I have no credible excuses for recent radio silence. It’s amazing how idle you can become when you’ve got so much time on your hands. Doing not very much, it turns out, passes the time extraordinarily quickly.
Yes, I’ve read a lot more, including committing to memory a number of famous poems, (good medicine for the little grey cells) and listened to more music. But I haven’t learnt Mandarin, nor written a book. Just haven’t had the time, you see.
It is high time, however, that I shared some music with you, and my choice today is the very simplest of tunes, but one, if you if you sink into it, you will also find to be profound, comforting, as well as being peculiarly apt in the current environment.
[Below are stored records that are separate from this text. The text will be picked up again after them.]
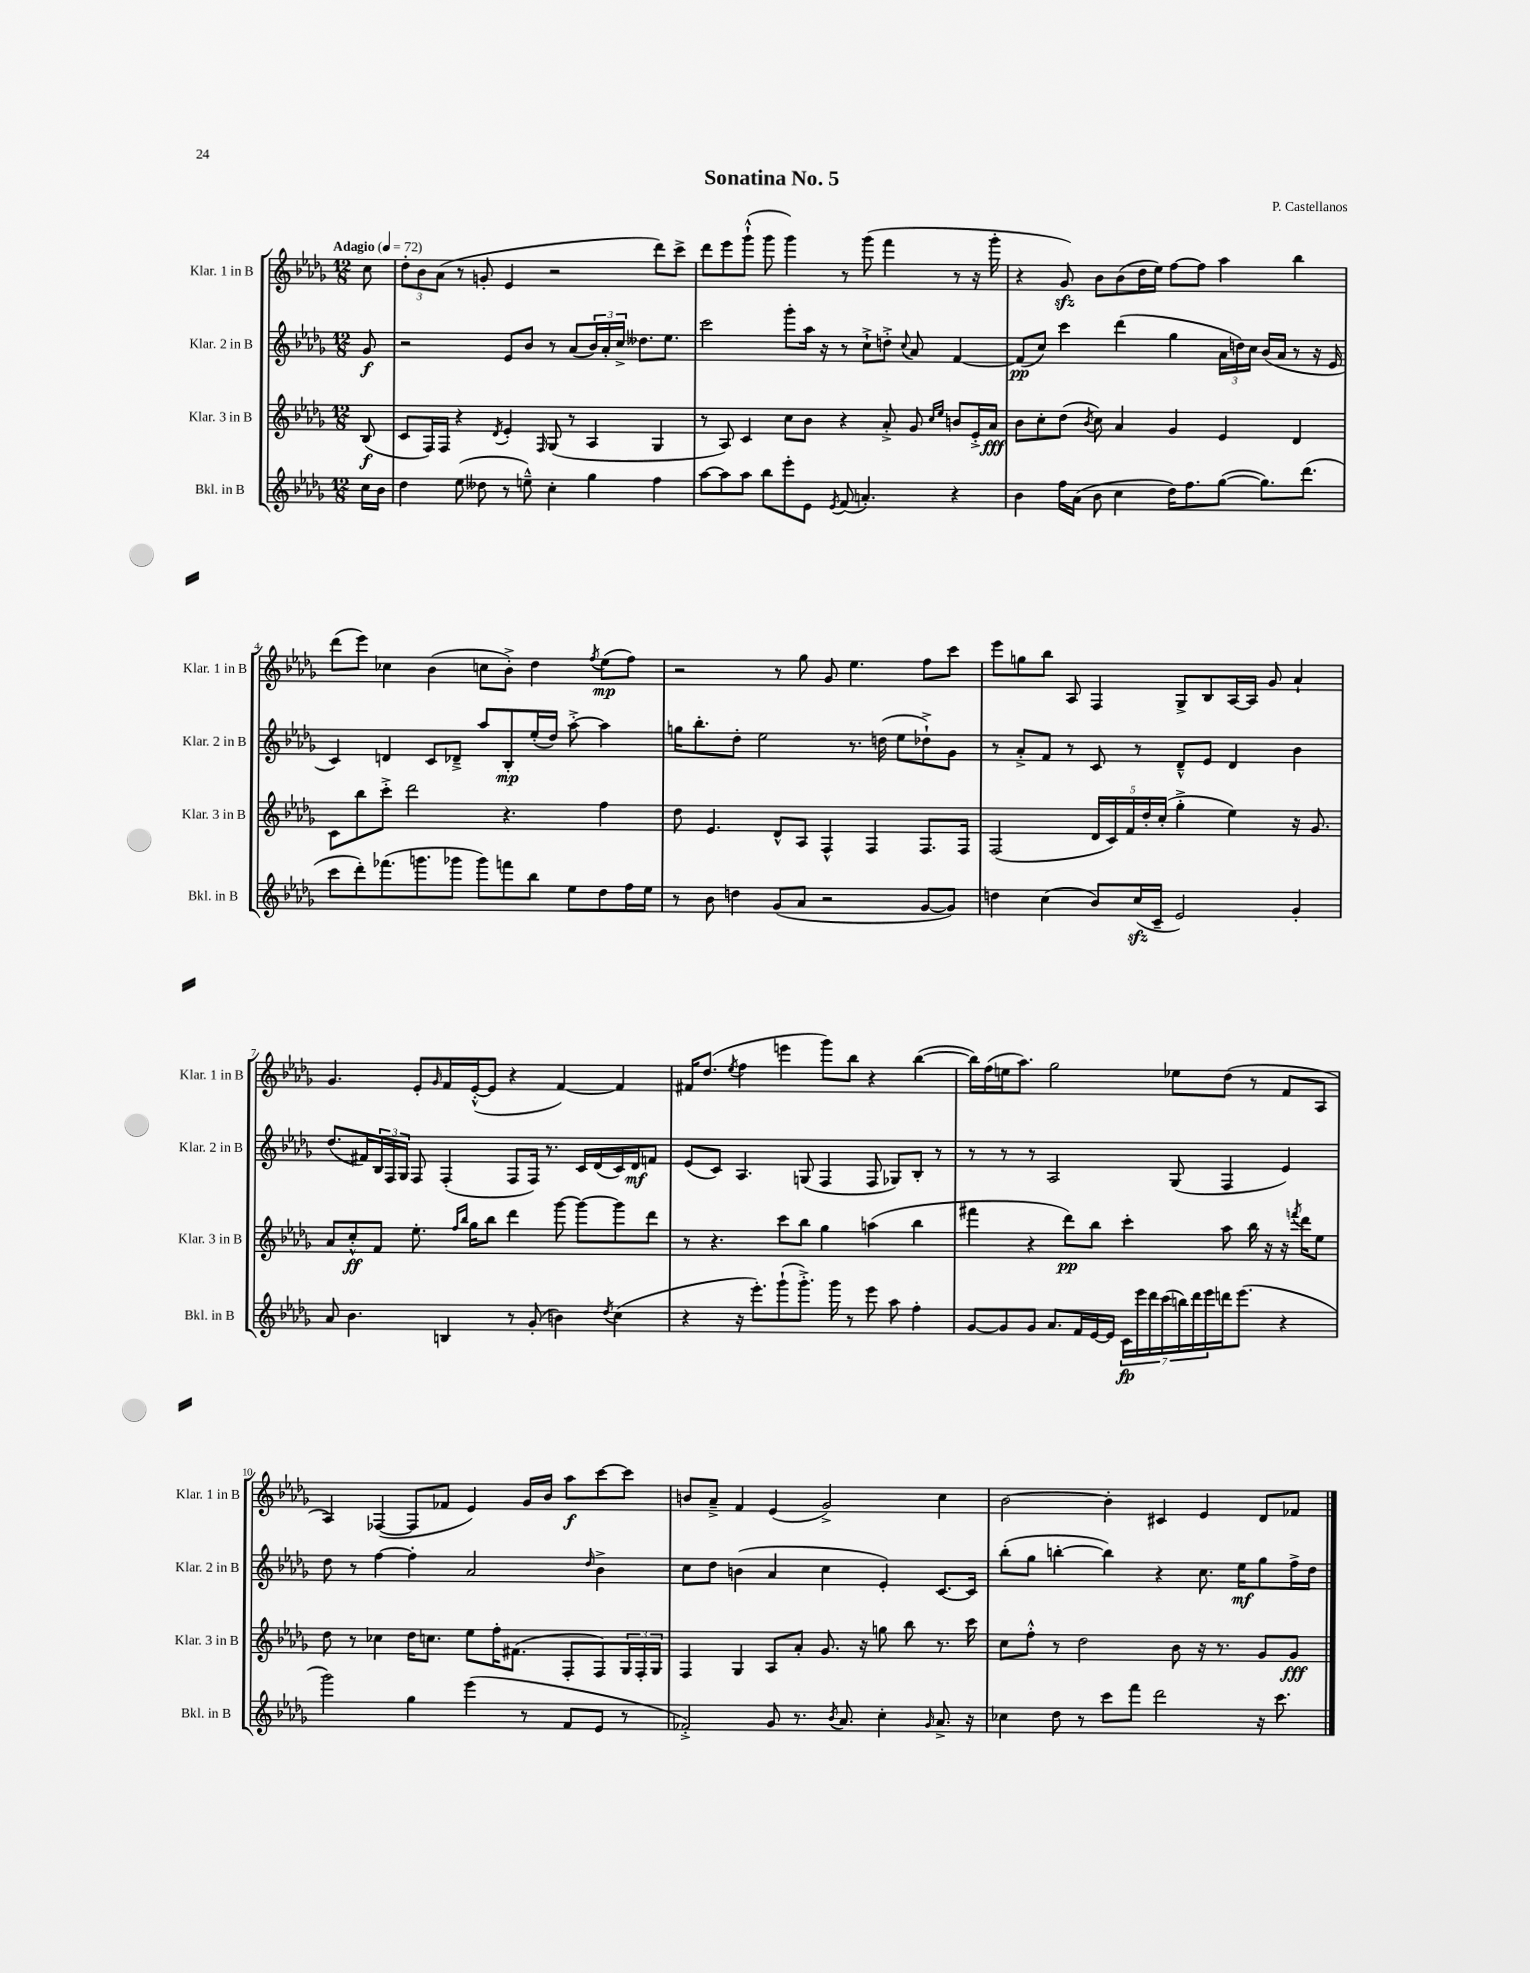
\header { title = "Sonatina No. 5" composer = "P. Castellanos" }
<<
\new StaffGroup <<
\new Staff = "s0" \with { instrumentName = "Klar. 1 in B" shortInstrumentName = "Klar. 1 in B" } {
    \clef treble \key des \major \numericTimeSignature \time 12/8 \partial 8 \tempo "Adagio" 4 = 72
    c''8 |
    \tuplet 3/2 { des''8-. bes'8 aes'8( } r8 g'8-. ees'4 r2 des'''8) c'''8-> |
    des'''8 ees'''8 ges'''8-!-^( ges'''8 ges'''4) r8 ges'''8( f'''4 r8 r16 ges'''16-. |
    r4 ges'8\sfz) bes'8 bes'8( des''16 ees''16) f''8~ f''8 aes''4 bes''4 |
    des'''8( ees'''8) ces''4 bes'4( c''8 bes'8-.->) des''4 \acciaccatura { f''8 } ees''8\mp( f''8) |
    r2 r8 ges''8 ges'8 ees''4. f''8 c'''8 |
    ees'''8 g''8 bes''8 aes8 f4 ges8-> bes8 aes16~ aes16 ges'8 aes'4-! |
    ges'4. ees'8-. \grace { ges'16 } f'16 ees'16~-.-^( ees'8 r4 f'4~) f'4 |
    fis'16 des''8.( \acciaccatura { ees''8 } f''4 e'''4 ges'''8) bes''8 r4 bes''4~( |
    bes''16) f''16( e''16 aes''8.) ges''2 ees''8 des''8( r8 f'8 aes8 |
    aes4) fes4~( fes8 fes'8 ees'4) ges'16 bes'16 aes''8\f c'''8~ c'''8 |
    b'8 aes'8---> f'4 ees'4( ges'2->) c''4 |
    bes'2~ bes'4-. cis'4 ees'4 des'8 fes'8 \bar "|." |
}
\new Staff = "s1" \with { instrumentName = "Klar. 2 in B" shortInstrumentName = "Klar. 2 in B" } {
    \clef treble \key des \major \numericTimeSignature \time 12/8 \partial 8
    ges'8\f |
    r2 ees'8 bes'8 r8 aes'8( \tuplet 3/2 { bes'16) aes'16-. c''16-> } deses''8. ees''8. |
    c'''2 ges'''8-. aes''16 r16 r8 c''8-!-> d''8-.-> \appoggiatura { c''8 } aes'8 f'4~ |
    f'8\pp( c''8) c'''4 des'''4( ges''4 \tuplet 3/2 { aes'16 d''16) c''16 } bes'16( aes'16 r8 r16 ees'16 |
    c'4) d'4 c'8 des'8---> aes''8 bes8-.\mp ees''16-.( des''16) aes''8~-.-> aes''4 |
    g''16 bes''8.-. des''8-. ees''2 r8. d''16( ees''8 des''8-!->) ges'8 |
    r8 aes'8-.-> f'8 r8 c'8 r8 des'8---^ ees'8 des'4 bes'4 |
    des''8.( fis'16) \tuplet 3/2 { bes16 f16 ges16 } f8 f4-.( f8 f16) r8. c'16 des'16( c'16) des'16\mf f'8 |
    ees'8( c'8) aes4. g8( f4 f8 ges8) bes8-. r8 |
    r8 r8 r8 aes2 ges8( f4 ees'4) |
    des''8 r8 f''4~ f''4-. aes'2 \grace { des''16 } bes'4-> |
    c''8 des''8 b'4( aes'4 c''4 ees'4-.) c'8.~ c'16 |
    bes''8-.( ges''8 b''4~-. b''4) r4 c''8. ees''16\mf ges''8 f''16-> des''16 \bar "|." |
}
\new Staff = "s2" \with { instrumentName = "Klar. 3 in B" shortInstrumentName = "Klar. 3 in B" } {
    \clef treble \key des \major \numericTimeSignature \time 12/8 \partial 8
    bes8\f( |
    c'8 f16) f16 r4 \acciaccatura { des'8 } ees'4-. \grace { f16 } ges8( r8 aes4 ges4 |
    r8 aes8) c'4 c''8 bes'8 r4 aes'8-.-> ges'8 \grace { c''16 ees''16 } b'8 ees'16-.-> aes'16\fff |
    bes'8 c''8-. des''8( \acciaccatura { bes'8 } c''8) aes'4 ges'4 ees'4 des'4 |
    c'8 bes''8 c'''8-.-> des'''2 r4. f''4 |
    des''8 ees'4. des'8-^ aes8 f4-^ f4 f8. f16 |
    f2( \tuplet 5/4 { des'16 c'16) f'16 des''16-. c''16-.( } ges''4-.-> ees''4) r16 ges'8. |
    aes'8 c''8-.-^\ff f'8 ees''8.-. \grace { f''16 bes''16 } ges''16 bes''8 des'''4 ges'''8~ ges'''8~ ges'''8 des'''8 |
    r8 r4. c'''8 bes''8 ges''4 a''4( bes''4 |
    fis'''4 r4 des'''8\pp) bes''8 c'''4-. aes''8 bes''16 r16 r16 \acciaccatura { f'''8 } des'''16 ees''8 |
    des''8 r8 ces''4 des''16 c''8. ees''8 f''16-. fis'8.( f8-. f8) \tuplet 3/2 { ges16 f16-. ges16 } |
    f4 ges4 aes8 aes'8-. ges'8. r16 g''8 bes''8 r8. c'''16 |
    c''8 f''8-.-^ r8 des''2 bes'8 r16 r8. ges'8 ges'8\fff \bar "|." |
}
\new Staff = "s3" \with { instrumentName = "Bkl. in B" shortInstrumentName = "Bkl. in B" } {
    \clef treble \key des \major \numericTimeSignature \time 12/8 \partial 8
    c''16 bes'16 |
    des''4 ees''8( deses''8 r8 e''8---^) c''4-. ges''4 f''4 |
    aes''8~ aes''8 aes''8 bes''8 ees'''8-. ees'8 \acciaccatura { ees'8 } f'8( a'4.-.) r4 |
    bes'4 f''16 aes'16( bes'8 c''4 des''16) f''8. ges''8~( ges''8.) des'''8.( |
    c'''8 des'''8-.) fes'''8.( g'''8. ges'''8 ges'''8) f'''8 bes''8 ees''8 des''8 f''16 ees''16 |
    r8 bes'8 d''4 ges'8( aes'8 r2 ges'8~ ges'8) |
    d''4 c''4( bes'8) c''16\sfz( c'16-- ees'2) ges'4-. |
    aes'8 bes'4. b4 r8 ges'8-.( b'4) \acciaccatura { des''8 } c''4( |
    r4 r16 ees'''8.-.) ges'''8-!( ges'''8.-.->) ges'''16 r8 ees'''8 aes''8 f''4-. |
    ges'8~ ges'8 ges'8 aes'8. f'16 ees'16~ ees'16 \tuplet 7/4 { c'16\fp ees'''16 des'''16 c'''16( b''16) des'''16 ees'''16 } d'''16 ees'''8.( r4 |
    ges'''2) ges''4 ees'''4( r8 f'8 ees'8 r8 |
    fes'2-.->) ges'8 r8. \acciaccatura { bes'8 } aes'8. c''4-. \grace { ges'16 } aes'8.-> r16 |
    ces''4 des''8 r8 c'''8 f'''8 des'''2 r16 c'''8. \bar "|." |
}
>>
>>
If you aren’t familiar with the music of the British composer, Sir Peter Maxwell Davies (1934-2016), this site is unlikely to alter that state of affairs after today: that’s because Farewell to Stromness, an interlude from The Yellow Cake Revue, is quite unlike any of his other music, much of it angry and dissonant, and almost all of it multi-styled.
‘Max’, as he was known to his friends, was a prolific composer and acclaimed conductor. He was a republican, but changed his views on the monarchy after being made Master of the Queen’s Music for ten years. He was also an environmentalist, and it is in this context that this piece needs to be taken.
Stromness is the second largest town in Orkney, where Maxwell-Davies had a home. The Yellow Cake Revue is a collection of cabaret-style pieces in protest to plans for a uranium ore mine: Stromness was just a couple of miles away, and would have been the most affected by pollution if the plans had gone ahead.
The piece was written originally for piano, but its transcription to guitar was an inspiration. There are several recordings, but I have deliberately selected the score so that you can just listen without visual distractions. We are told that the underlying pace is supposed to be representative of the villagers walking away from their contaminated homes.
And so ultimately it is a brief piece about loss and protest: a metaphor, you might think, for the global climate forty years after its first performance in 1980. But it is extraordinary how all that can be conveyed with such simplicity.